The data that follows is to be copied exactly, with each image removed.

**Dataset extract:**
§ §

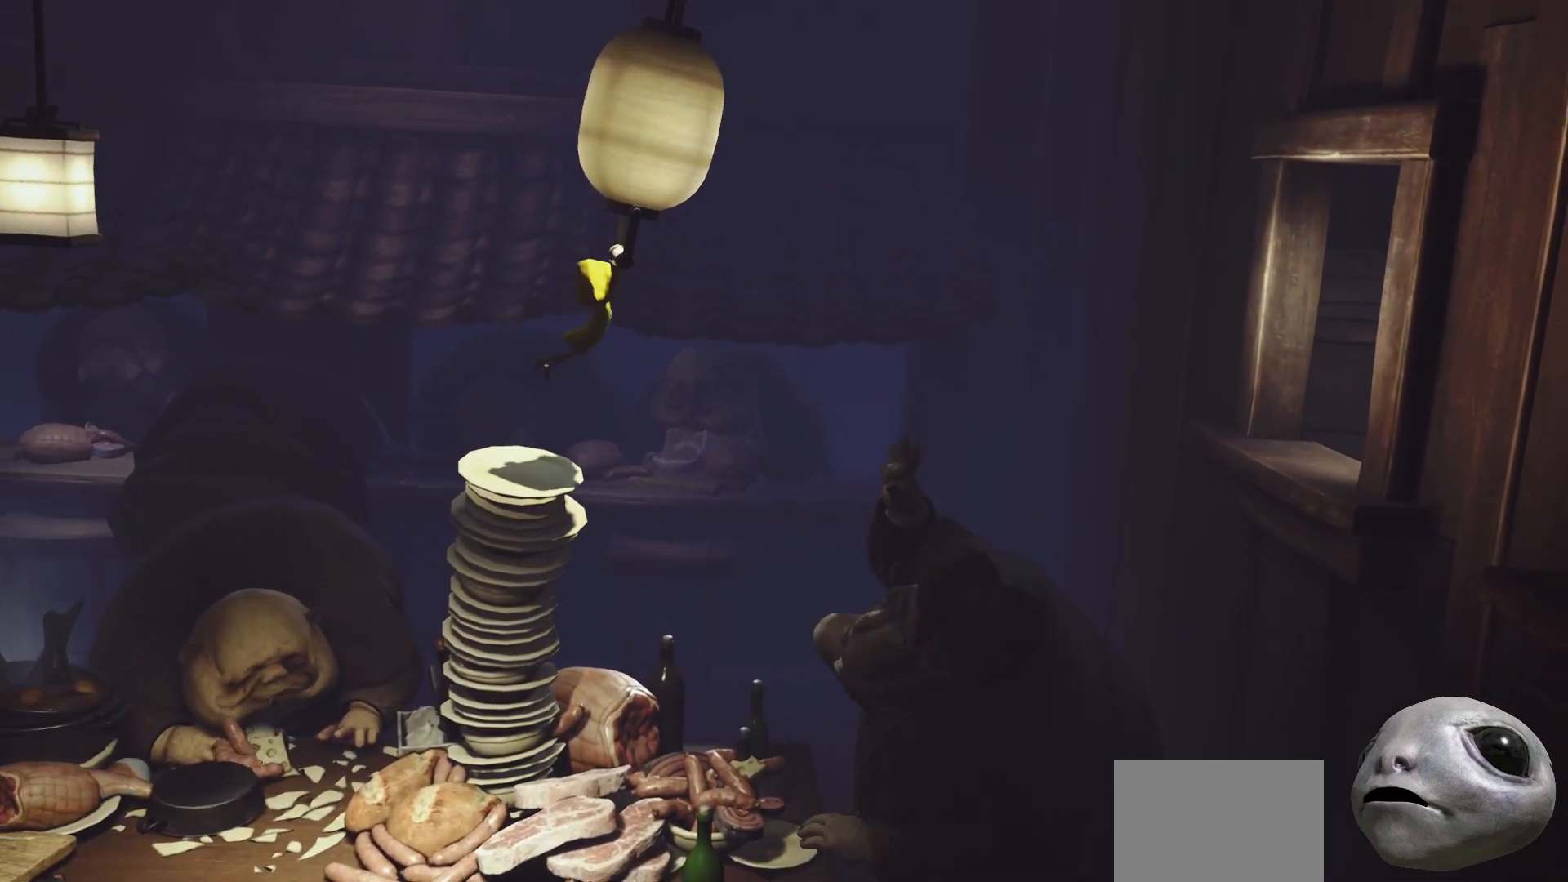
{"buttons": ["X", "R2"], "left_stick": "right", "right_stick": "center", "events": []}
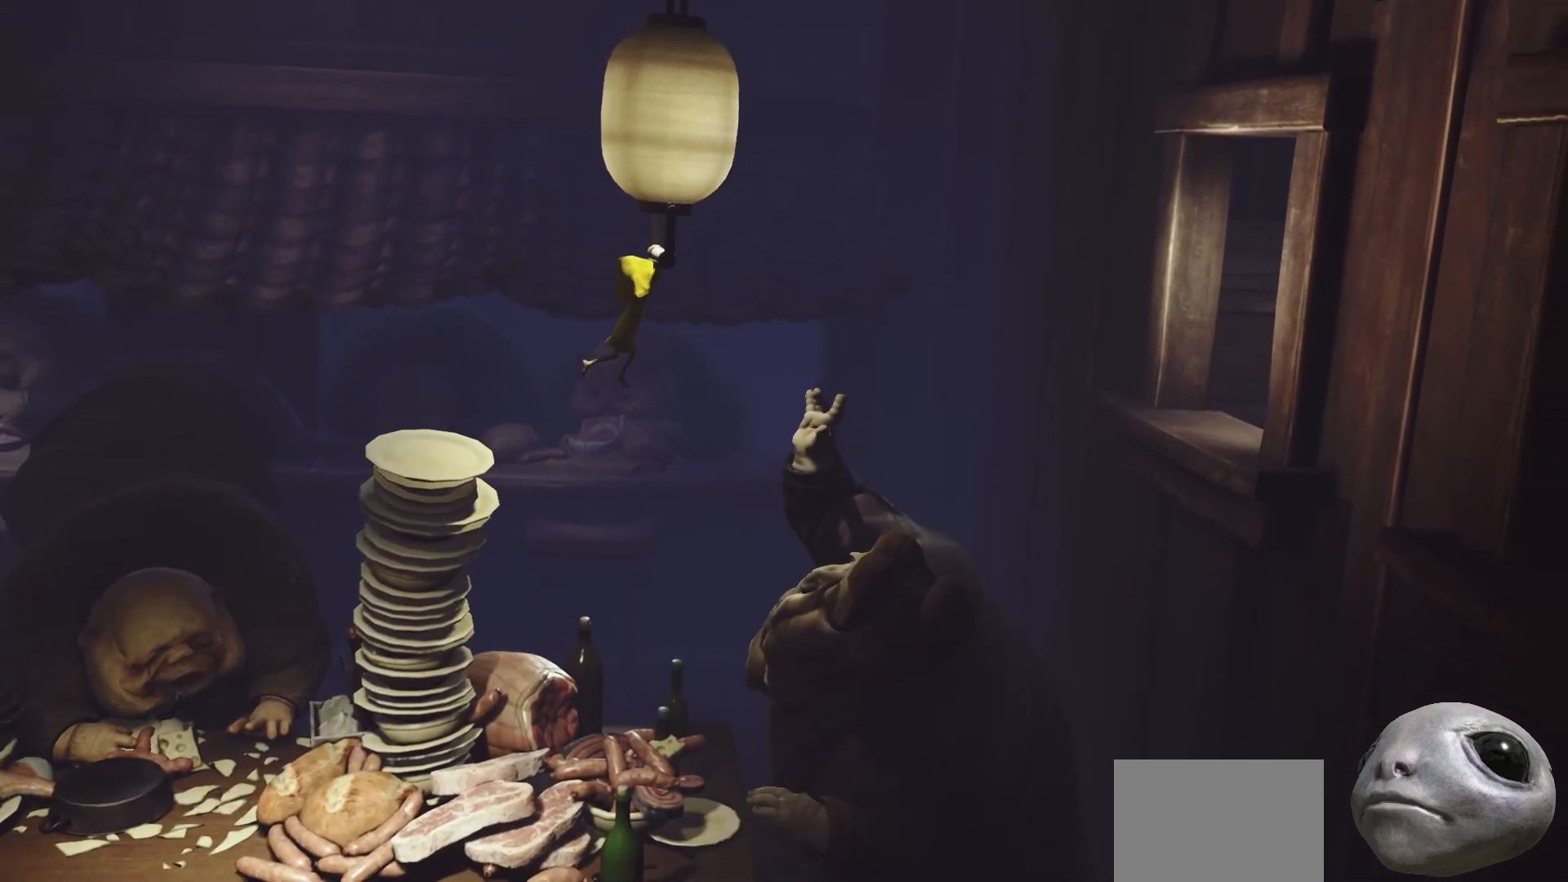
{"buttons": ["X", "R2"], "left_stick": "right", "right_stick": "center", "events": []}
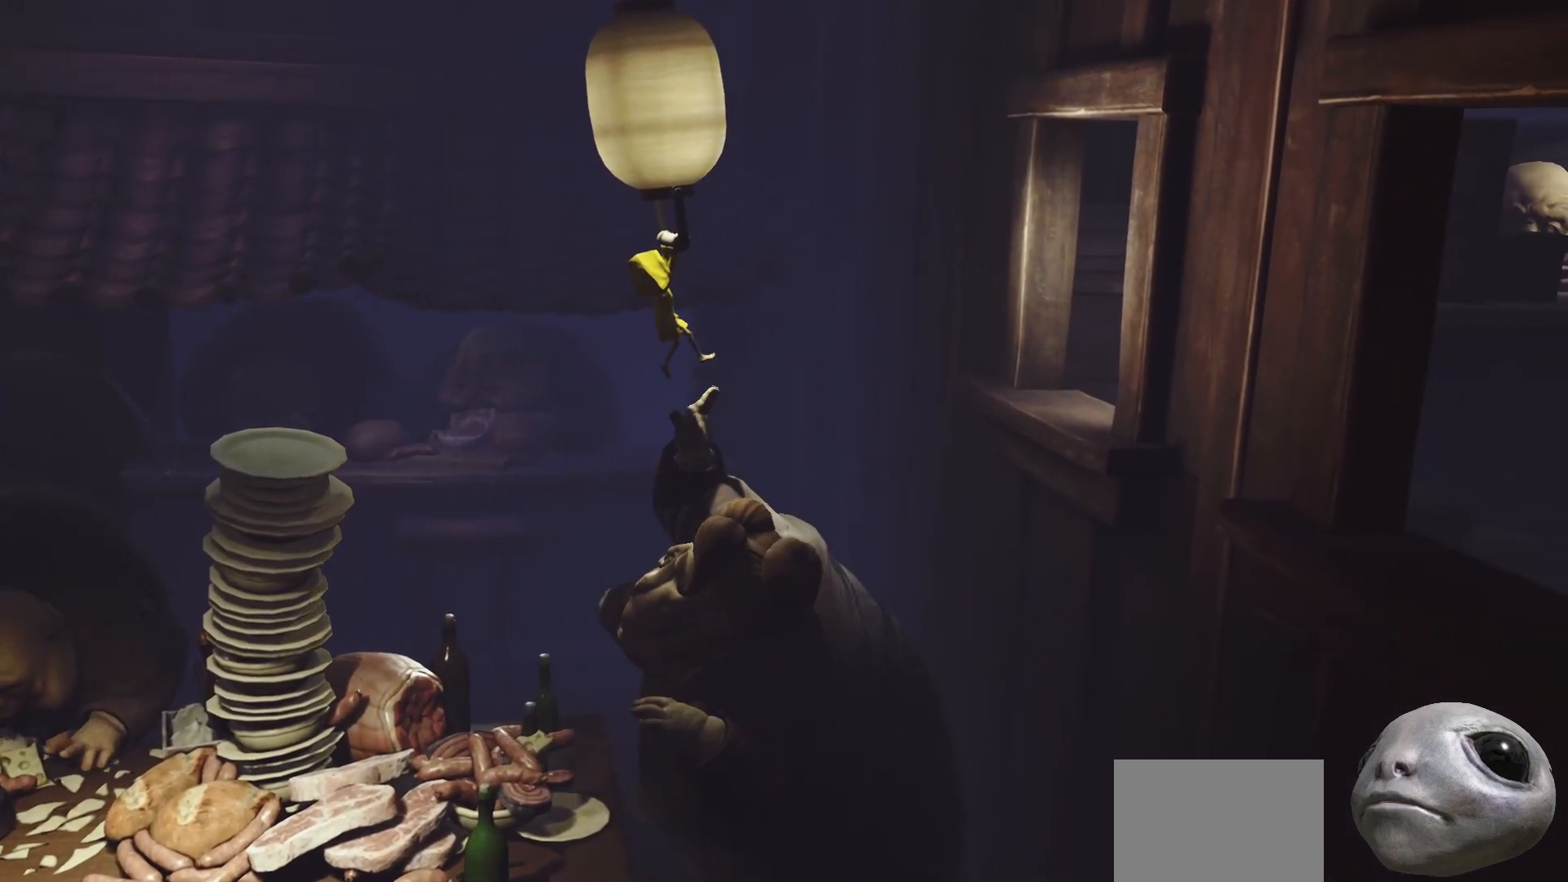
{"buttons": ["A", "X", "R2"], "left_stick": "right", "right_stick": "center", "events": [[33, "A", "down"]]}
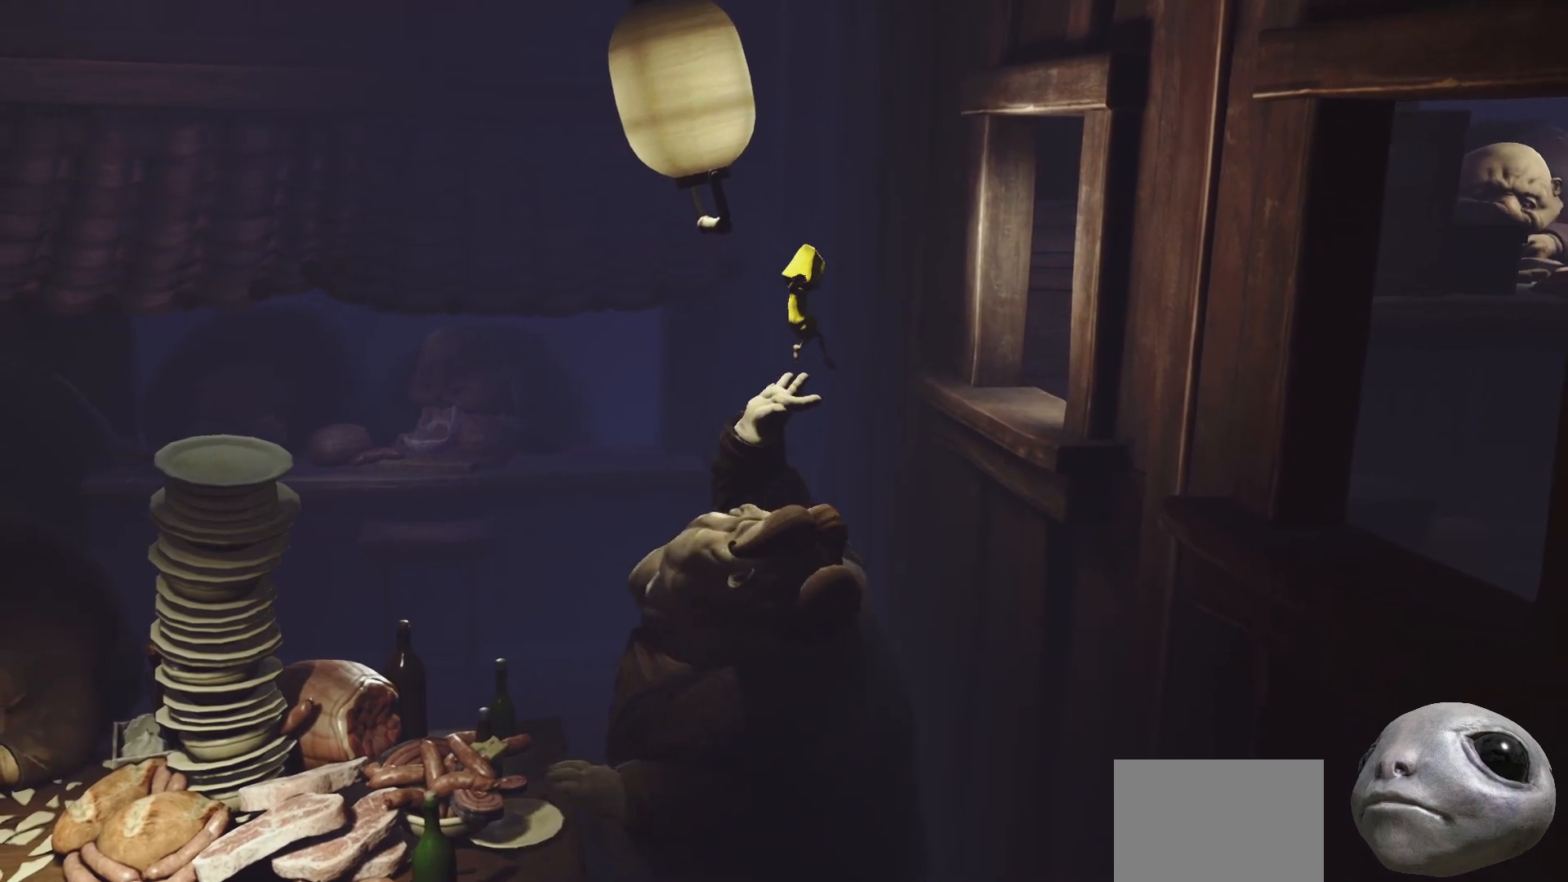
{"buttons": ["A", "X", "R2"], "left_stick": "right", "right_stick": "center", "events": []}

§ §

**Solution to this exercise:**
{"buttons": ["X", "R2"], "left_stick": "right", "right_stick": "center", "events": []}
{"buttons": ["X", "R2"], "left_stick": "right", "right_stick": "center", "events": []}
{"buttons": ["A", "X", "R2"], "left_stick": "right", "right_stick": "center", "events": [[33, "A", "down"]]}
{"buttons": ["A", "X", "R2"], "left_stick": "right", "right_stick": "center", "events": []}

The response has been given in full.